"Matt W. Miller’s Tender the River is a powerful, endlessly compelling book. You will find many things here, poems of transformation, poems of childhood, beautiful songs and spell-binding narratives. But what moved me most is the way Miller speaks about his country, its history, its anger and guilt. Argument with someone else is a rhetoric, argument with yourself is poetry, Yeats taught. Miller knows this crucial lesson. His poetics of Americana gives us a reckoning and also a knowledge that more reckoning is to come. He looks at the myth of American history and asks: what is real, and is anything real in the late empire? His answers are lyric, honest self-questioning. And, what is more: he does this not via flat proclamations but via music, via skillful storytelling, via vivid, sensual, memorable speech. This is an important book.”
—Ilya Kaminsky, author of Deaf Republic and Dancing in Odessa
“In Tender the River, Matt W. Miller beautifully makes and unmakes the story of the Merrimack River through the language of mills, factories, floe, and okta. These poems are full of risk and courage, confronting memory with complex insight and a dogged grit. He does not shy away from that which startles and disrupts. I return to reading these poems aloud, hearing their bends, meanders, and digressions. The hidden meter. What’s absent and present. Every single line tells a story, moving us ‘toward all the light we have left.’”

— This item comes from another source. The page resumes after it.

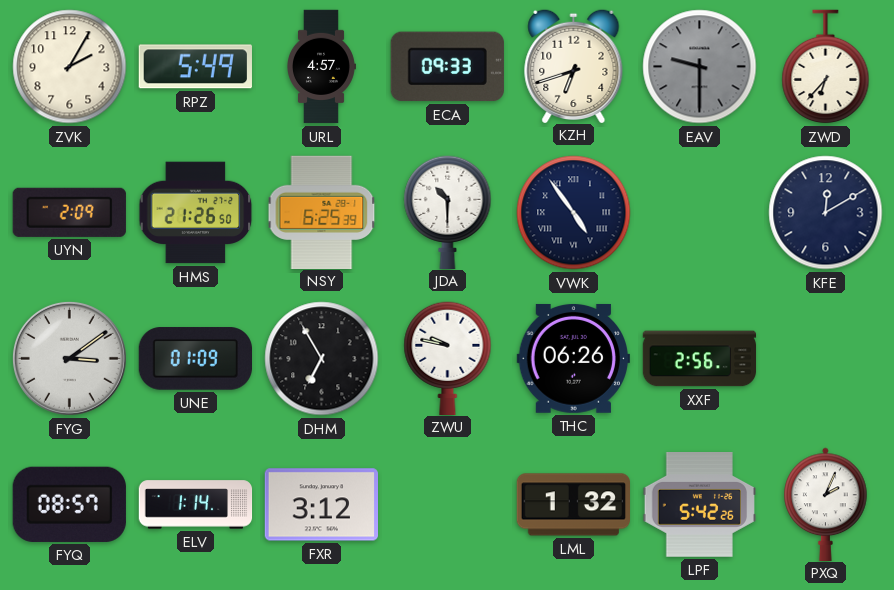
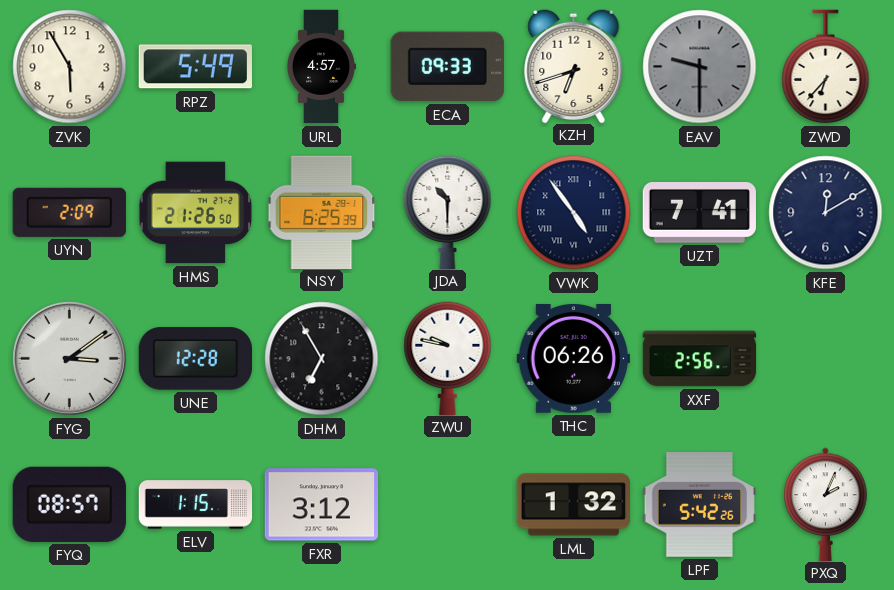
ZVK: 2:05 -> 5:55
UZT: none -> 7:41
UNE: 01:09 -> 12:28
ELV: 1:14 -> 1:15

—January Gill O’Neil, author of Rewilding and Misery Islands
“Damn, this book is good. Matt Miller’s writing brings to mind Richard Sennett’s treatise on the joys and value of making, The Craftsman, wherein he celebrates discipline, commitment, and the time it takes to produce quality work. It also evokes Donald Hall’s famous essay, ‘Poetry and Ambition,’ in which he laments the lack of such seriousness among contemporary poets and the advent of what he calls the ‘McPoem’—cobbled quickly, shabbily, and with very little ambition toward memorability. I believe that both Sennett and Hall would agree with me that Matt Miller is a craftsman of the first order. And his most recent collection, Tender the River, is well-wrought, exquisite, and built to last. Beautiful as a bespoke three-piece, useful as a pair of hand-crafted brogues.”
—John Murillo, author of Kontemporary Amerikan Poetry
“The poet presents the complexities of a lived place, a loved place, as if they were an extension of himself. Blurred is the line between the poet and the town-river-city-home. The intimacy of his prose lives in the clarity memory, and tempting to believe those memories, they become our own. This brilliant work is a kind of tectonic love, attempting to get at the soul of a place, even when that place seems almost soulless.”